The Difference Between Private Equity and Mutual Funds

When you buy shares in a mutual fund, you are both protected and limited by the Investment Company Act of 1940. This Congressional Act was aimed to root out the causes of the Stock Market Crash of 1929 and subsequent Great Depression by placing significant constraints on the ability of fund promoters to scam the individual investors they contact.

When you buy a mutual fund, there are certain guarantees that you receive: (1) the shares of the fund you buy are registered with the SEC; (2) the fund must have a board of directors, and 75% of those directors must be independent from the managers of the fund that individually select the investments; (3) the fund must refrain from directly managing its investment holdings and must function as a passive investor; (4) the fund must limit the amount of leverage it employs and must have certain cash on hand to cover redemptions, usually 3%; and (5) must provide quarterly data for an N-SAR form that gives details about the individual holdings, expense ratio, and investment objectives of the fund. Also, the fund faces diversification requirements unless it “conspicuously” advertises to the contrary.

By and large, these stringent requirements have served mutual fund investors well. Since the launch of the modern day mutual fund over a half-century ago, the only mutual fund to ever approach $0 was the Steadman fund. That fund was run by a terrible investor named Charles Steadman who failed to properly register his fund and faced SEC hearings over his non-disclosure of conflicts of interests and billed the legal costs to the fund which created an expense ratio of 25%. Because a quarter of the fund’s value was being siphoned off to pay lawyers, Steadman advertised that the fund would no longer diversify and then invested half of the fund into Intel warrants at the top of tech bubble right before the stock plummeted. That’s how you destroy $7.3 million in capital over forty years.

But what is notable is that the Steadman family of funds is the exclusive fund I can point to out of tens of thousands to show complete capital loss. An average of 322 publicly traded corporations listed on global stock exchanges go bankrupt each year. The fact that only 1 fund family out of the more than 300,000 mutual funds that have existed in history have met a similar fate of total capital loss speaks to the strength of the mutual fund model in mitigating downside.

Of course, while mutual funds do an excellent job of mitigating the downside, they are less useful for capturing the upside of extreme compounding. Less than 1% of mutual funds that have existed for twenty years of more have pre-tax compounding rates of over 12%.

What happens if you are a venturesome investor that wants to pursue double-digit returns? This is the target audience that is served by private equity investments.
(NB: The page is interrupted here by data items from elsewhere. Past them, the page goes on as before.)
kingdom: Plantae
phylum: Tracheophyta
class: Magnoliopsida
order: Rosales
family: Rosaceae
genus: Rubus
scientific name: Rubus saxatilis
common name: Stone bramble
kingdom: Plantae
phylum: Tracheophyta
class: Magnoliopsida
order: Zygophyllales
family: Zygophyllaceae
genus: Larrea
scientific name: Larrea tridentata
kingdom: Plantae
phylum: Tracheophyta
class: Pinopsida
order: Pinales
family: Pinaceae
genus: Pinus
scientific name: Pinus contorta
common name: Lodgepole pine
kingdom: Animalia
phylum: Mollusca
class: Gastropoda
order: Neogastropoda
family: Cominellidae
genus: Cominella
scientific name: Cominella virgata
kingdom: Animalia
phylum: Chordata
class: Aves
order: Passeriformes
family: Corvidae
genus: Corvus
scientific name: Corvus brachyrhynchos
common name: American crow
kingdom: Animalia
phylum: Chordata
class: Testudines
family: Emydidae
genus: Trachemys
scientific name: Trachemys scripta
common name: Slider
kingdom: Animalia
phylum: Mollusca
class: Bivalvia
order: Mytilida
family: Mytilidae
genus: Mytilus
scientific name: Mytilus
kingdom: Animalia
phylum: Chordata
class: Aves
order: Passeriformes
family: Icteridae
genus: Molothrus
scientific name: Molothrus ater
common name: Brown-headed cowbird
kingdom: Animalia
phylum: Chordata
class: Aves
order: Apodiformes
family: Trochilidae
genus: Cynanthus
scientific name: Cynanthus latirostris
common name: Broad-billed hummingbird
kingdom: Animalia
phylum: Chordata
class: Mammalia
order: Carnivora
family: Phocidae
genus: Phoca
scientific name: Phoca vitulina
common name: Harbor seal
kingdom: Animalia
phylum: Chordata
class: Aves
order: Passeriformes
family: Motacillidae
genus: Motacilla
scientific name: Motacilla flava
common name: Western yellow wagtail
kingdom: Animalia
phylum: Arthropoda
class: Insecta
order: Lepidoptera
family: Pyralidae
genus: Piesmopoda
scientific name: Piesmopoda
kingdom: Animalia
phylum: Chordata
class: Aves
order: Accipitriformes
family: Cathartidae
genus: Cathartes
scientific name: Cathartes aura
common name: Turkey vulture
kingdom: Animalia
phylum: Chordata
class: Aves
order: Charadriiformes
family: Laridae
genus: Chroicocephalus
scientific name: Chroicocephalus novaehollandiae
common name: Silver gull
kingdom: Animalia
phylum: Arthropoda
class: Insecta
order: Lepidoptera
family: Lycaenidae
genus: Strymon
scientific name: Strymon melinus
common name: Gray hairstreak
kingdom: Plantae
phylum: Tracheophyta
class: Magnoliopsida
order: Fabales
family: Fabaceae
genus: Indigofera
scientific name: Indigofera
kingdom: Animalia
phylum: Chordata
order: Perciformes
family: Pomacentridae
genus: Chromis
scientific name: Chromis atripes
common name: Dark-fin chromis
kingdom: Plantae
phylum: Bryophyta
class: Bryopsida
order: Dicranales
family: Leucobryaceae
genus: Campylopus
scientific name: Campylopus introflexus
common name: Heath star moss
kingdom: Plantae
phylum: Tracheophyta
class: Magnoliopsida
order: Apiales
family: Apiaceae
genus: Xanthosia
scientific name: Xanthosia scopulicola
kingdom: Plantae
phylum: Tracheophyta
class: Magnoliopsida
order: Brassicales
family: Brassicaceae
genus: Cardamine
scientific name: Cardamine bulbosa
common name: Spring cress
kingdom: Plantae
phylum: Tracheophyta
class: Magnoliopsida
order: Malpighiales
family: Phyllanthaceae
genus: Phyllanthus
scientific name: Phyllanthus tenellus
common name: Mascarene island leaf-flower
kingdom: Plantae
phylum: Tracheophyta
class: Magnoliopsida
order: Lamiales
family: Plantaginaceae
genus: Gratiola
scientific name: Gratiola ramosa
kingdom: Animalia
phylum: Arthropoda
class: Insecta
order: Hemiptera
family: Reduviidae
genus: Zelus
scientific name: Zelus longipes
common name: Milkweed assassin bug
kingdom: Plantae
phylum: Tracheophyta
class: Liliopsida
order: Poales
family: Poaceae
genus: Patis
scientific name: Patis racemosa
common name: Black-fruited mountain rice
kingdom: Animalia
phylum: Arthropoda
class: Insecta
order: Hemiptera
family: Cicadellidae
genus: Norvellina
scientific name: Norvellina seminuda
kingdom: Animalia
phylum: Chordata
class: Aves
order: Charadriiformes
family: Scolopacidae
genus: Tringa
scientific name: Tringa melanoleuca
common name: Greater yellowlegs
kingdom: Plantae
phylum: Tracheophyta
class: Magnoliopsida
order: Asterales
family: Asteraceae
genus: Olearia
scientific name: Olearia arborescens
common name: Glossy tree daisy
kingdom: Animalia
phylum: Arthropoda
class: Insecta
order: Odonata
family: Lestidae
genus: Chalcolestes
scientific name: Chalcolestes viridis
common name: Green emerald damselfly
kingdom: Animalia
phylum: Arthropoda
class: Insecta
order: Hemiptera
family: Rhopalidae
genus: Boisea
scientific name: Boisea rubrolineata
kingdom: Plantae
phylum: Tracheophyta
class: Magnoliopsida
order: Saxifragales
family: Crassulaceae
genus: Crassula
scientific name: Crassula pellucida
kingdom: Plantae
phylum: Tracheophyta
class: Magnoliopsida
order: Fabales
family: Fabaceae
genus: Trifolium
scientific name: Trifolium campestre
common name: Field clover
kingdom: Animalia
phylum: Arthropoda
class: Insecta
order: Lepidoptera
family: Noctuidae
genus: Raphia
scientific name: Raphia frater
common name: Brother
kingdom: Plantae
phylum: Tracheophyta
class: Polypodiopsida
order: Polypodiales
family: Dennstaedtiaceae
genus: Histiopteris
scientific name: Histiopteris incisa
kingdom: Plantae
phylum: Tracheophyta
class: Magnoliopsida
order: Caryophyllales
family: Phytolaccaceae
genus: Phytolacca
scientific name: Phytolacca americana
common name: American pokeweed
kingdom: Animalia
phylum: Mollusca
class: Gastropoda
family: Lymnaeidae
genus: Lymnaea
Private equity is distinguishable from mutual funds because they are not readily marketable or liquid (they don’t trade on exchanges and can contain lock-up provisions that prevents sale for a certain period of time). Also, they don’t have the transparency requirements of mutual funds. This is because unlike mutual funds, private equity investments permit control of the investment. If the Vanguard Wellington Fund buys shares of Marathon Petroleum, it can’t install a Vanguard Wellington manager as CEO of the company. But if Kayne Anderson Energy Private Equity buys shares of Marathon Petroleum, it is not legally forbidden from trying to install its own management team at the oil company or leveraging up to buy enough shares to make that happen.

With private equity, you can secure control and then tack on enormous amounts of debt. When Mitt Romney and a group of investors at Bain Capital took over Domino’s for $1.1 billion, they only contributed a little under $400 million. Then they borrowed over a billion dollars to repurchase stock and give themselves a $900 million dividend. They reaped a 531% return in under twelve years by recognizing that they could maximize the debt because the franchisees had to make all the ongoing capital improvement investments and they could sell their investment during a time of low-ish interest rates in which high debt burdens didn’t hamper valuations as you might think they should.

The drawback of the private equity method is that it often leaves a mess for other people to clean up. By the time Bain cashed out, Domino’s carried the highest debt burden of any national pizza chain. From 2008 through 2016, Domino’s had to use some of its cash flows to pay down its debt interest and make inroads on its principal. It also needed to redo its pizza formula in 2009 after years of neglect that found the pizza chain ranking last in taste among national brands. But given that the private equity investing usually involves a holding period of five to seven years, it falls on the subsequent owners of the business to address the excess of the private equity model.

In addition to direct ownership, private equity investors differ from mutual funds in that they can lend directly to their portfolio companies. Using our Marathon Petroleum example above, it is possible for an energy private equity fund to engage in mezzanine financing in which they, say, lend the oil company $300 million at 7.5% for five years and attach an equity conversion clause to the contract. If Marathon Petroleum cannot repay the principal five years later, it will have to issue shares to the private equity firm at a predetermined price that is usually attractive to the private equity company.

From a technical perspective, the difference between a private equity investment and a mutual fund centers around disclosure and diversification requirements, degree of control permitted in the portfolio companies, and the amount of allowable leverage. In a typical scenario, the lack of available leverage usually means that a mutual fund investment has lower upside but greater protection on the downside while a private equity investment contains greater wipeout risk in the pursuit of double-digit annual gains.